Some of you with young children might be able to relate with me on this – but sometimes I just want to be in my own house…alone. I know those that are not in my stage are quick to remind me that it goes by quickly and before I know it they’ll be gone. And I understand that. But while I’m in the trenches, one day to myself sounds completely dreamy.
My loving husband gave me that day for my birthday. A day that I could do absolutely anything I wanted without having to worry about feeding kids, playing referee or arranging my schedule around nap time – and that day was yesterday. I’m going to downplay just how amazing it was because I don’t want my kids to think I’d rather be alone – although sometimes I do shut myself in my room for a little mom time-out. Some might use a day like this to read a book by the pool. Others might want to clean and organize.
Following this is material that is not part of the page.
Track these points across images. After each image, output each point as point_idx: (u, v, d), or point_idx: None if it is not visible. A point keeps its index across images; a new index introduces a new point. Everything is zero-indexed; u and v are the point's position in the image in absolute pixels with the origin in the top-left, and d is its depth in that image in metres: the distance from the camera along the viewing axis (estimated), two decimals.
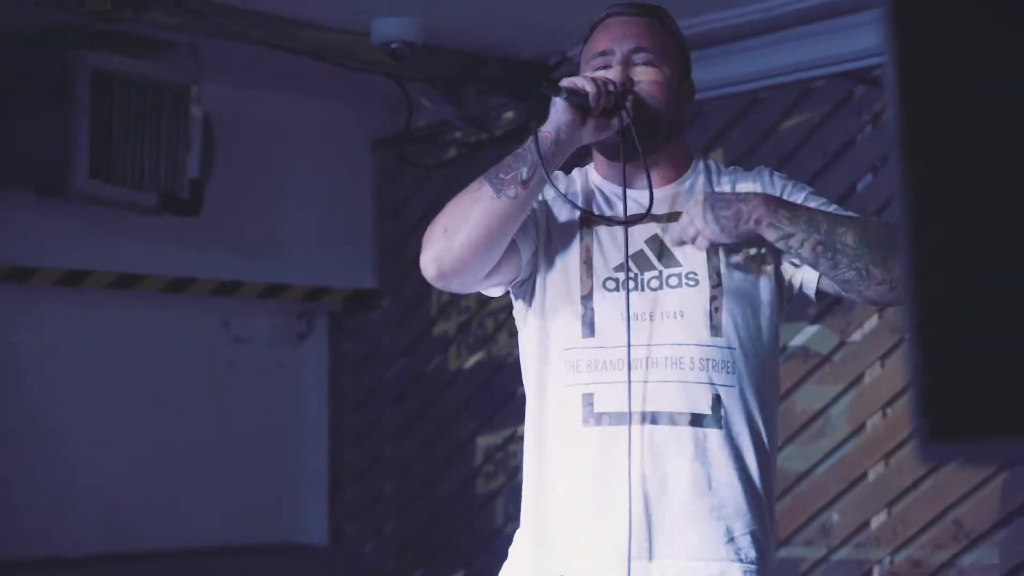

My list consisted of easy, yet seemingly pesky tasks that just weren’t getting done on my project to-do list.
Finish sewing some table runners (from fabric leftover from Hunter’s baptism last fall)
Painting the boy’s closet built-in from earlier this spring
Some touch-up paint from when we painted Hallie’s room just before vacation and rehanging frames
Adding switches to the boys over-the-bed lights
Fixing the smoke detector upstairs
Painting letters I’d cut out of wood before Christmas to make a sign
Running to Home Depot for more supplies and a little shopping/returning while I was out and about
And before I knew it – my childless day was over. Of course there are still things on my list – it’s never ending – but I’ll just keep plugging away slowly but surely. Summer is hard with all the kids home all the time so this day was perfectly timed, I needed a day of production among the long hazy days of summer.